About the Book
The Heart of What Was Lost takes place in the half-year after the end of To Green Angel Tower, and tells of the attempt by Isgrimnur and a force largely made up of Rimmersgard soldiers to destroy the remaining Norns as they flee back to their homeland and their mountain. It also answers some questions about what actually happened in the immediate aftermath of the fall of Green Angel Tower.
This book was sent by the publisher in exchange for my honest review.
I’m embarrassed by how long it’s taken me to get to writing this review, but life has been something else and I figure better late than never, right?
You know, I really cut my fantasy teeth on Osten Ard, so the opportunity to go back there was something I wasn’t willing to pass over. I actually waited for this book with an amount of anticipation that would probably stun most of you guys. Tad Williams series, Memory, Sorrow, and Thorn, was everything to me.
This is a novella, clocking in at just over 200 pages, it’s a fast read, but it’s a powerful book. Williams wastes no time dancing around important issues, or spending long amounts of time on character introductions and the like. He just dives into the book feet first, and takes his readers along with him.
The pacing is flawless, and the plot is addicting. I do recommend you read Memory, Sorrow, and Thorn before you read this one. It’s not really a good place to start your introduction to the world. Seeing as how this one takes off right after the Big Huge War in his other series ends, most of what you read about won’t make sense unless you experienced the Big Huge War in the books themselves.
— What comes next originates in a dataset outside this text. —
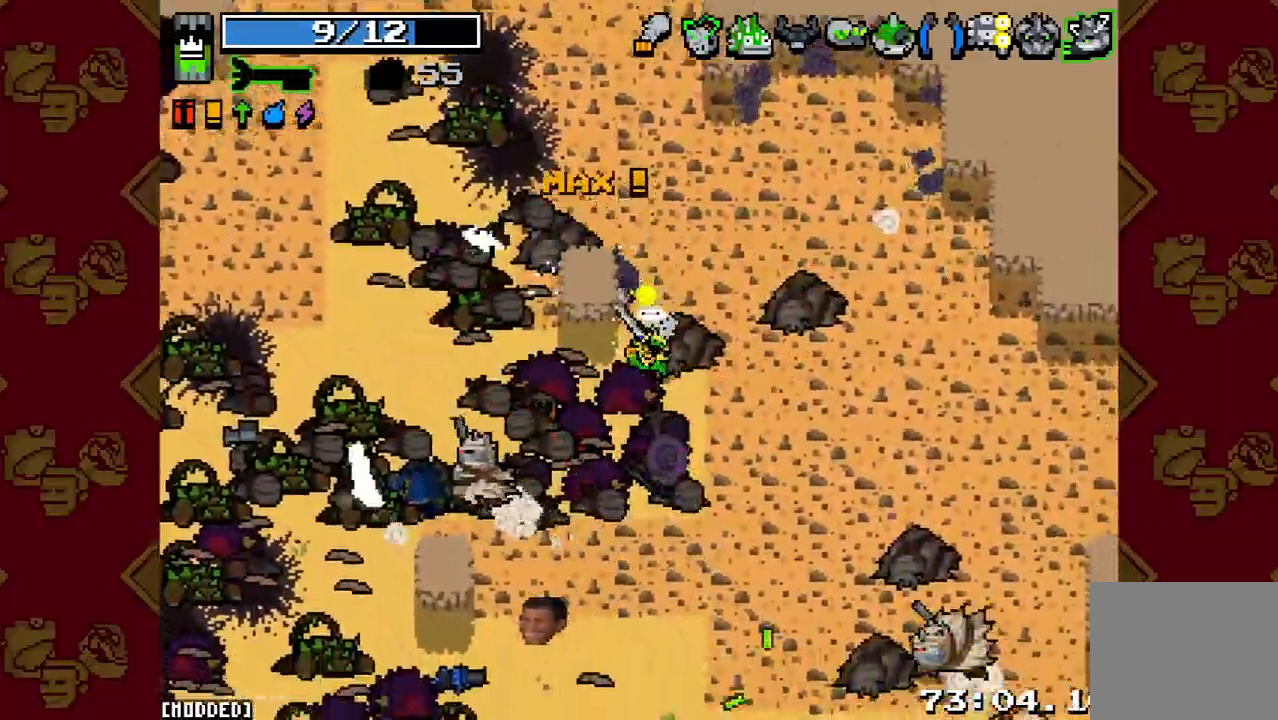
{"buttons": ["R2"], "left_stick": "up-left", "right_stick": "down", "button_events": [[33, "R2", "down"], [167, "R2", "up"], [500, "R2", "down"]]}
Readers will find themselves reintroduced to some of your favorite characters from his previous books, and there are some new ones added in as well. What really amazed me was just how well Williams managed to add the details of a land healing after such an incredible struggle. There are stories told, and observations, that show how no one really made it out unscathed. Everyone and everything is impacted somehow.
Relationships are also forming as people pick up the pieces from everything that has happened. Some of these are unexpected, and the war itself has left just about everyone with some emotional baggage that taints everything. Some people are trustworthy, some will give you that instant bugs-crawling-on-your-skin feeling. And there is still plenty of danger, some of which I anticipated, and some caught me off guard.
I could say a ton of things about this book, about the perfect pacing, the delight I felt at being back in a world that meant so damn much to me, and how this world was one of the cornerstones in my science fiction and fantasy obsession. I could say that this novella was the perfect length and I loved how Williams went in, pounded his readers with an addicting story, and then left them gaping, stunned, and wanting more. I could talk a bit about how he somehow managed to take a perfectly crafted world, and add more detail and depth to it in 200 pages, which I would have thought impossible if I hadn’t witnessed the feat myself. I could also go on and on about how perfect Williams is using his Memory, Sorrow, and Thorn series as a springboard to tell more stories that are sure to hook readers just as his other series did.
I could tell you all of that, and I could go on for days about how incredible this book was, and how everyone should stop everything they are doing right now and just read the damn thing, but I won’t.
Instead I will sum my diatribe up by saying that Tad Williams is one of the authors that started my love of reading, not just fantasy, but reading anything. Williams was one of those authors that made me love the written word, and truly appreciate the hell out of a story well told. He showed me what the art of creating and writing really was, and how a well-crafted story isn’t just engrossing and entertaining, but transformative. I am so very glad that he is back in Osten Ard. I loved everything about this book. I loved how short, sweet, and direct this novella was, without sacrificing any of the emotional gut-punch I associate with his books.
Perfection. Everything about this book was pure perfection.
So why don’t you do yourself a favor and just go read it.